• _Goal of the exercise_: The data below must be repeated exactly. Leave nothing out.

• _Materials provided_:
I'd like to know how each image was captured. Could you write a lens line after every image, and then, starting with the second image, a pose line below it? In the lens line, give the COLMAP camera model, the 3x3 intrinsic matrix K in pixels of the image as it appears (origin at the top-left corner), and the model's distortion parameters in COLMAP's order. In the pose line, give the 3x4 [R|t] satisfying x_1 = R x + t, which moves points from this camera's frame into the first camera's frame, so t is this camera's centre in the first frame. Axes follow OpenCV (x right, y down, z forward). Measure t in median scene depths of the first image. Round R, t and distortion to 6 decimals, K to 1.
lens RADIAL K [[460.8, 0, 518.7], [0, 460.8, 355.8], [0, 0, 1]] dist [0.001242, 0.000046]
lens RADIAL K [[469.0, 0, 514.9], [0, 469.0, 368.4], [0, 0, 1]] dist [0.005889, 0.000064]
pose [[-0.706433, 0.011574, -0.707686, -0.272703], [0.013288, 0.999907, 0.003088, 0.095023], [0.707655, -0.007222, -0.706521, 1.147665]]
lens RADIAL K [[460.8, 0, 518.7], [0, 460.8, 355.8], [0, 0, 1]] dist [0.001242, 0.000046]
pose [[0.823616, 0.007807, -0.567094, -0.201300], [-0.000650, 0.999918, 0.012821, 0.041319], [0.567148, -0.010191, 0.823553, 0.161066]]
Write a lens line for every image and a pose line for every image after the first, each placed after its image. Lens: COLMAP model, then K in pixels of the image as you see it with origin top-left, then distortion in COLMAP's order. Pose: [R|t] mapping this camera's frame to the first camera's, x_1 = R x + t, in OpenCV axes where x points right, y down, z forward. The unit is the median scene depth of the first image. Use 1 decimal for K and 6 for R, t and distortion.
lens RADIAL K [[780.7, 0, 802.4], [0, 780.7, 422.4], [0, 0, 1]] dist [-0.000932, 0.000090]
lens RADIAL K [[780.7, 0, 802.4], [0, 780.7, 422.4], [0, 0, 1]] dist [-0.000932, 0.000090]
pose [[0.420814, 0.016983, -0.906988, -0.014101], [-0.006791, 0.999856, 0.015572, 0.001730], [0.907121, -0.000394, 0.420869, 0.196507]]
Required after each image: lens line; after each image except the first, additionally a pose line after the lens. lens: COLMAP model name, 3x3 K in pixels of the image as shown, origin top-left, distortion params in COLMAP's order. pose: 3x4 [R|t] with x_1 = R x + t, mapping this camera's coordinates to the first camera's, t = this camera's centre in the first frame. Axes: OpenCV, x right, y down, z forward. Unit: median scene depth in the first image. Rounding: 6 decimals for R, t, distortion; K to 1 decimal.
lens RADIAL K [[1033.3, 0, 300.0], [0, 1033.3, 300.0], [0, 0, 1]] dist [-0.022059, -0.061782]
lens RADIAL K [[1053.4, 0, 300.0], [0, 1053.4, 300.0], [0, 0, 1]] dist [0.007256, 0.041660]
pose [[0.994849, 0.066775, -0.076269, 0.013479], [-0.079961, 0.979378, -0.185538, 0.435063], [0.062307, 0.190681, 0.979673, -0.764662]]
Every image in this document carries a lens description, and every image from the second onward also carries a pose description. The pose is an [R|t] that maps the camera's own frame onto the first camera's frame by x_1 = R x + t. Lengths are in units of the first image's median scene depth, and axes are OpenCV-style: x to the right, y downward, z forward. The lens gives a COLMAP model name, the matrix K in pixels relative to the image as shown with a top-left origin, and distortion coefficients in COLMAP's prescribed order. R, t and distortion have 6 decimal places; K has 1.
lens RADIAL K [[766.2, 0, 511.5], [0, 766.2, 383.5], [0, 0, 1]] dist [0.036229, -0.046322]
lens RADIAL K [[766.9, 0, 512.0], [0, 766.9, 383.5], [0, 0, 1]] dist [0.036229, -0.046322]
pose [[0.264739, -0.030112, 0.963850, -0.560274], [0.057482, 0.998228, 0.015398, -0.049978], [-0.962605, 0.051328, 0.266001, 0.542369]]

• _Answer to the exercise_:
I'd like to know how each image was captured. Could you write a lens line after every image, and then, starting with the second image, a pose line below it? In the lens line, give the COLMAP camera model, the 3x3 intrinsic matrix K in pixels of the image as it appears (origin at the top-left corner), and the model's distortion parameters in COLMAP's order. In the pose line, give the 3x4 [R|t] satisfying x_1 = R x + t, which moves points from this camera's frame into the first camera's frame, so t is this camera's centre in the first frame. Axes follow OpenCV (x right, y down, z forward). Measure t in median scene depths of the first image. Round R, t and distortion to 6 decimals, K to 1.
lens RADIAL K [[460.8, 0, 518.7], [0, 460.8, 355.8], [0, 0, 1]] dist [0.001242, 0.000046]
lens RADIAL K [[469.0, 0, 514.9], [0, 469.0, 368.4], [0, 0, 1]] dist [0.005889, 0.000064]
pose [[-0.706433, 0.011574, -0.707686, -0.272703], [0.013288, 0.999907, 0.003088, 0.095023], [0.707655, -0.007222, -0.706521, 1.147665]]
lens RADIAL K [[460.8, 0, 518.7], [0, 460.8, 355.8], [0, 0, 1]] dist [0.001242, 0.000046]
pose [[0.823616, 0.007807, -0.567094, -0.201300], [-0.000650, 0.999918, 0.012821, 0.041319], [0.567148, -0.010191, 0.823553, 0.161066]]
Write a lens line for every image and a pose line for every image after the first, each placed after its image. Lens: COLMAP model, then K in pixels of the image as you see it with origin top-left, then distortion in COLMAP's order. Pose: [R|t] mapping this camera's frame to the first camera's, x_1 = R x + t, in OpenCV axes where x points right, y down, z forward. The unit is the median scene depth of the first image. Use 1 decimal for K and 6 for R, t and distortion.
lens RADIAL K [[780.7, 0, 802.4], [0, 780.7, 422.4], [0, 0, 1]] dist [-0.000932, 0.000090]
lens RADIAL K [[780.7, 0, 802.4], [0, 780.7, 422.4], [0, 0, 1]] dist [-0.000932, 0.000090]
pose [[0.420814, 0.016983, -0.906988, -0.014101], [-0.006791, 0.999856, 0.015572, 0.001730], [0.907121, -0.000394, 0.420869, 0.196507]]
Required after each image: lens line; after each image except the first, additionally a pose line after the lens. lens: COLMAP model name, 3x3 K in pixels of the image as shown, origin top-left, distortion params in COLMAP's order. pose: 3x4 [R|t] with x_1 = R x + t, mapping this camera's coordinates to the first camera's, t = this camera's centre in the first frame. Axes: OpenCV, x right, y down, z forward. Unit: median scene depth in the first image. Rounding: 6 decimals for R, t, distortion; K to 1 decimal.
lens RADIAL K [[1033.3, 0, 300.0], [0, 1033.3, 300.0], [0, 0, 1]] dist [-0.022059, -0.061782]
lens RADIAL K [[1053.4, 0, 300.0], [0, 1053.4, 300.0], [0, 0, 1]] dist [0.007256, 0.041660]
pose [[0.994849, 0.066775, -0.076269, 0.013479], [-0.079961, 0.979378, -0.185538, 0.435063], [0.062307, 0.190681, 0.979673, -0.764662]]
Every image in this document carries a lens description, and every image from the second onward also carries a pose description. The pose is an [R|t] that maps the camera's own frame onto the first camera's frame by x_1 = R x + t. Lengths are in units of the first image's median scene depth, and axes are OpenCV-style: x to the right, y downward, z forward. The lens gives a COLMAP model name, the matrix K in pixels relative to the image as shown with a top-left origin, and distortion coefficients in COLMAP's prescribed order. R, t and distortion have 6 decimal places; K has 1.
lens RADIAL K [[766.2, 0, 511.5], [0, 766.2, 383.5], [0, 0, 1]] dist [0.036229, -0.046322]
lens RADIAL K [[766.9, 0, 512.0], [0, 766.9, 383.5], [0, 0, 1]] dist [0.036229, -0.046322]
pose [[0.264739, -0.030112, 0.963850, -0.560274], [0.057482, 0.998228, 0.015398, -0.049978], [-0.962605, 0.051328, 0.266001, 0.542369]]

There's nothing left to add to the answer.